Edit: I have my doubts about "stopped", too. Do you have a reference for that?

Nugatory
Mentor
(This is a good time to remind everyone about the Physics Forums rules about acceptable sources and personal theories. The mission statement is also worth a read)

This googling exercise will find many non-technical descriptions of these experiments in question, but these oversimplified descriptions are not acceptable references under the physics forums rules. There's a reason for this: If you run down the actual peer-reviewed papers describing the real physics, you will find that these popular explanations written for laypeople are incomplete to the point of being misleading (often they've glossed over the crucial distinction between phase and group velocities). In any case, they can't be used to support your argument here - you'll need to cite the peer-reviewed papers for that.
By logic if it's influencing curvature it's possible to influence the speed too...
That logic works (with a bit of tweaking to phrase it more precisely) for coordinate velocities, but as I said above.... we aren't talking about coordinate velocities here.

DaveC426913
Gold Member
Check lab experiments that stopped photons using fluids and crystals
The postulate - and topic under discussion - is that the speed of light in a vacuum is constant. We know there are ways of slowing it down in media.
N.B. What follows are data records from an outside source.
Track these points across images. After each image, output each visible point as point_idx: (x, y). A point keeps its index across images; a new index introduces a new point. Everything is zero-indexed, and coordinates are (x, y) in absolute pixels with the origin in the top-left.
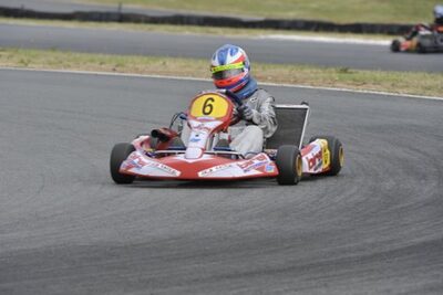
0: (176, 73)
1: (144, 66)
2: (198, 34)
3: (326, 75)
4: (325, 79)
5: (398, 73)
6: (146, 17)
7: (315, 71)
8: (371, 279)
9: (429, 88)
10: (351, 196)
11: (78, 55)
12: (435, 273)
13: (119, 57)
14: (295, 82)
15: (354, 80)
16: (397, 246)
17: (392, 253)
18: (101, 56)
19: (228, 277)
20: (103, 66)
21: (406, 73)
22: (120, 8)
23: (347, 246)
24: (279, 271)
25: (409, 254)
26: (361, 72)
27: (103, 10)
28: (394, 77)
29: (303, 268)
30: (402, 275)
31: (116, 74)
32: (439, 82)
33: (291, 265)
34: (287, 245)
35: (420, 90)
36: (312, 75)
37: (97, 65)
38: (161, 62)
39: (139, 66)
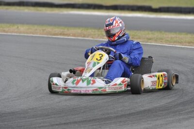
0: (24, 32)
1: (8, 29)
3: (99, 33)
4: (99, 35)
5: (135, 31)
7: (93, 31)
8: (120, 125)
9: (150, 39)
12: (149, 122)
14: (84, 36)
16: (132, 111)
17: (130, 114)
19: (57, 125)
21: (139, 32)
23: (109, 112)
24: (79, 122)
25: (137, 114)
28: (134, 33)
29: (90, 121)
30: (134, 124)
32: (155, 36)
35: (146, 40)
36: (92, 33)
38: (16, 27)
39: (5, 29)
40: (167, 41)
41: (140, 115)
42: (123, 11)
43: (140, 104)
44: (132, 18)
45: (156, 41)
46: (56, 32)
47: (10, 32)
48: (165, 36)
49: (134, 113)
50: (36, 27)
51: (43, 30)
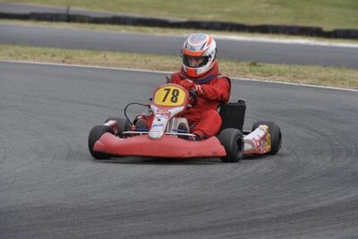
0: (114, 65)
1: (88, 59)
2: (133, 33)
3: (239, 68)
4: (238, 71)
5: (298, 67)
6: (89, 17)
7: (229, 64)
9: (324, 80)
10: (260, 168)
11: (34, 49)
12: (330, 232)
13: (67, 51)
15: (263, 72)
16: (299, 209)
17: (296, 215)
18: (52, 50)
19: (159, 234)
20: (54, 58)
21: (305, 67)
22: (68, 10)
23: (256, 210)
24: (200, 229)
25: (308, 216)
26: (268, 65)
27: (54, 12)
28: (296, 69)
29: (220, 227)
31: (65, 65)
32: (332, 74)
33: (211, 225)
34: (207, 208)
35: (317, 81)
36: (227, 67)
37: (49, 57)
38: (102, 55)
39: (83, 58)
40: (352, 84)
41: (313, 218)
42: (276, 35)
43: (312, 196)
44: (291, 45)
45: (334, 82)
46: (168, 65)
47: (91, 64)
48: (348, 74)
49: (302, 213)
50: (135, 56)
51: (146, 61)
(it's not constant when influenced by a gravitational field and when manipulated by other means)
Yes it is, when in a vacuum.

By logic if it's influencing curvature it's possible to influence the speed too, you can imagine a situation in which a photon travelling at constant speed reaches a point of coincidence of gravitational fields and it can't take a destination, it would be stucked in vacuum without movement because there wouldn't be a dominant force,
No. It does not work like this. If opposing gravitational fields cancel out - indeed, anytime net gravity is essentially zero - it just goes straight.

And even when it doesn't go straight, its speed is still c.